## Intro to ML and ML

- Machine learning (ML) and deep learning (DL) are both forms of **artificial intelligence (AI)**.
- AI arose in the 1950s and 60s to simulate human judgement.

![ELIZA](img/eliza.jpeg)

## AI Overview

- AI is about building programs that can make decisions like a human.
- You'll hear a lot of hype about AI, but it's just code and data!  There's no magic.

In [109]:
from transformers import AutoModelForCausalLM, AutoTokenizer

tokenizer = AutoTokenizer.from_pretrained("bigscience/bloomz-560m")
model = AutoModelForCausalLM.from_pretrained("bigscience/bloomz-560m")

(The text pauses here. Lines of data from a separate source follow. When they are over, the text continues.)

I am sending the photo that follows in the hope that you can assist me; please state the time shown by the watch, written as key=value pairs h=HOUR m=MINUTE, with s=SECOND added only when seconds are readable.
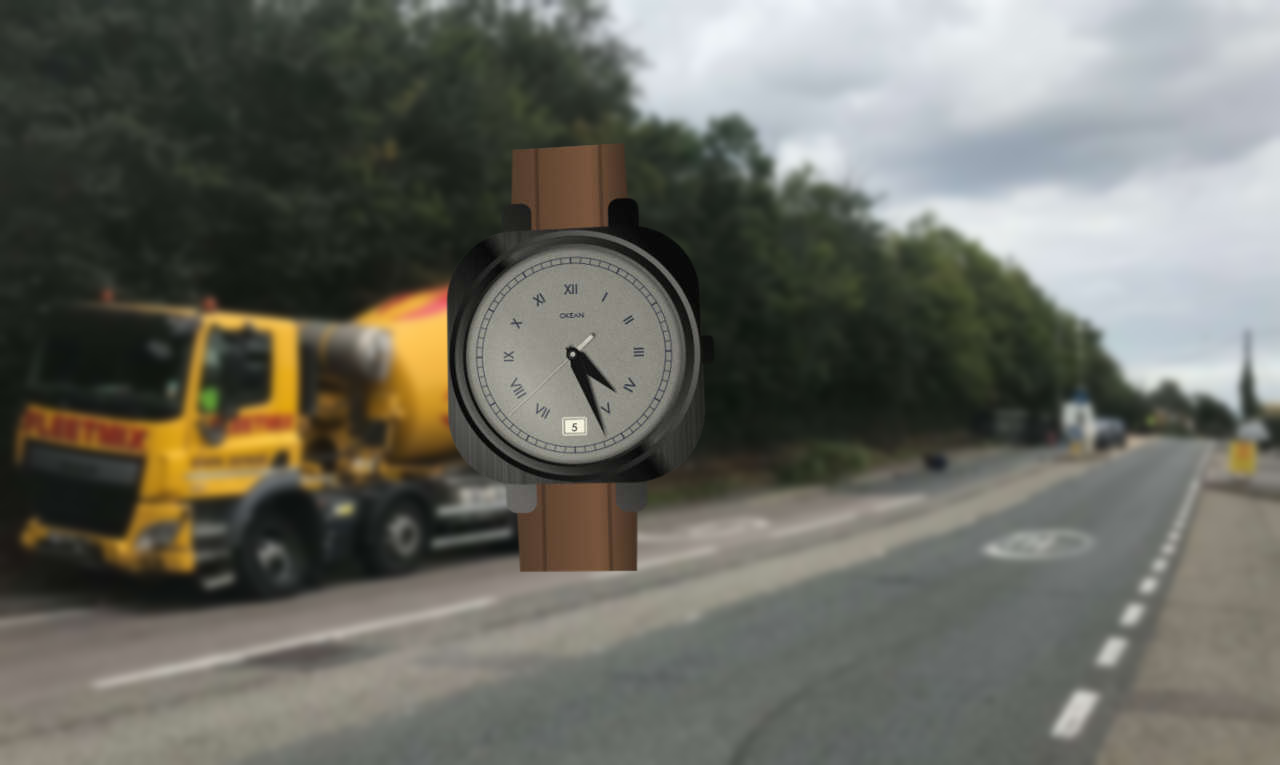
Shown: h=4 m=26 s=38
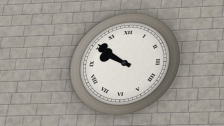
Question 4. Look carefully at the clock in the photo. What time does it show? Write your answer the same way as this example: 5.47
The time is 9.51
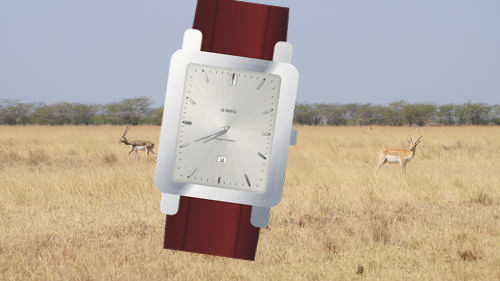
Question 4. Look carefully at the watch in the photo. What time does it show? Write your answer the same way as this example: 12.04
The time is 7.40
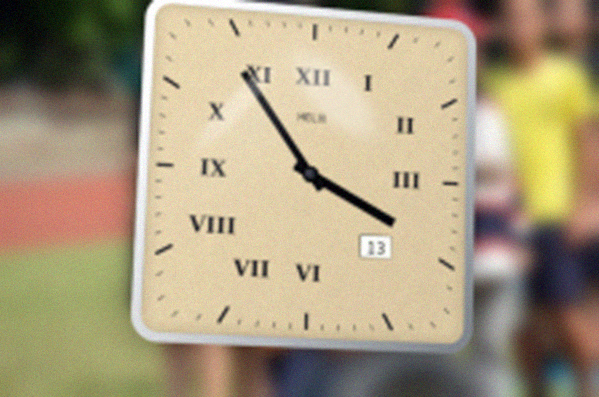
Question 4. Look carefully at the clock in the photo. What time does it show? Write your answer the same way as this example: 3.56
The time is 3.54
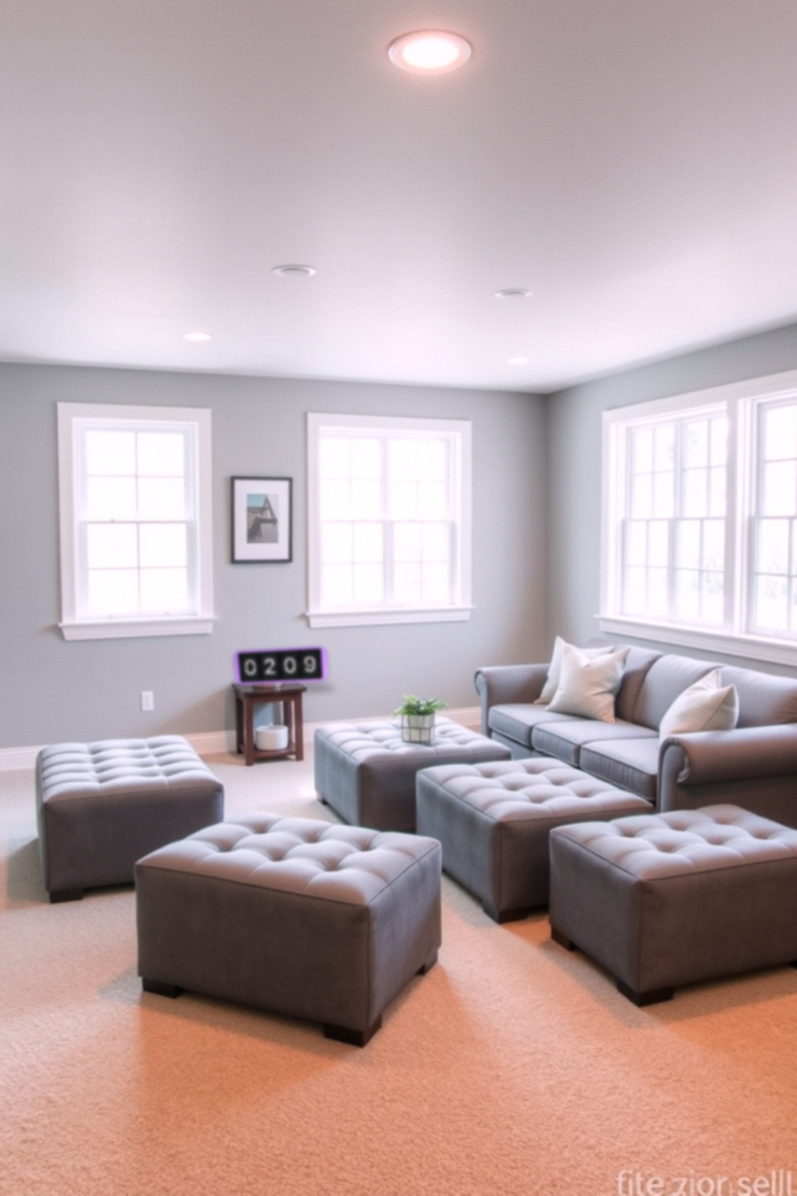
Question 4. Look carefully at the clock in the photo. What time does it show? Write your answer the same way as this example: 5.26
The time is 2.09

prompt = "Explain what AI is. Explanation:"
inputs = tokenizer.encode(prompt, return_tensors="pt")
output = tokenizer.decode(model.generate(inputs, max_new_tokens=128)[0])
print(output.replace(prompt, ""))

 AI is a computer program that processes data and makes decisions based on that data.</s>


## Human Predictions

- Let's say we want to predict tomorrow's temperature
- We might look outside, and decide that tomorrow will be the same temperature as today

In [2]:
import pandas as pd
pd.read_csv("observations.csv", index_col=0)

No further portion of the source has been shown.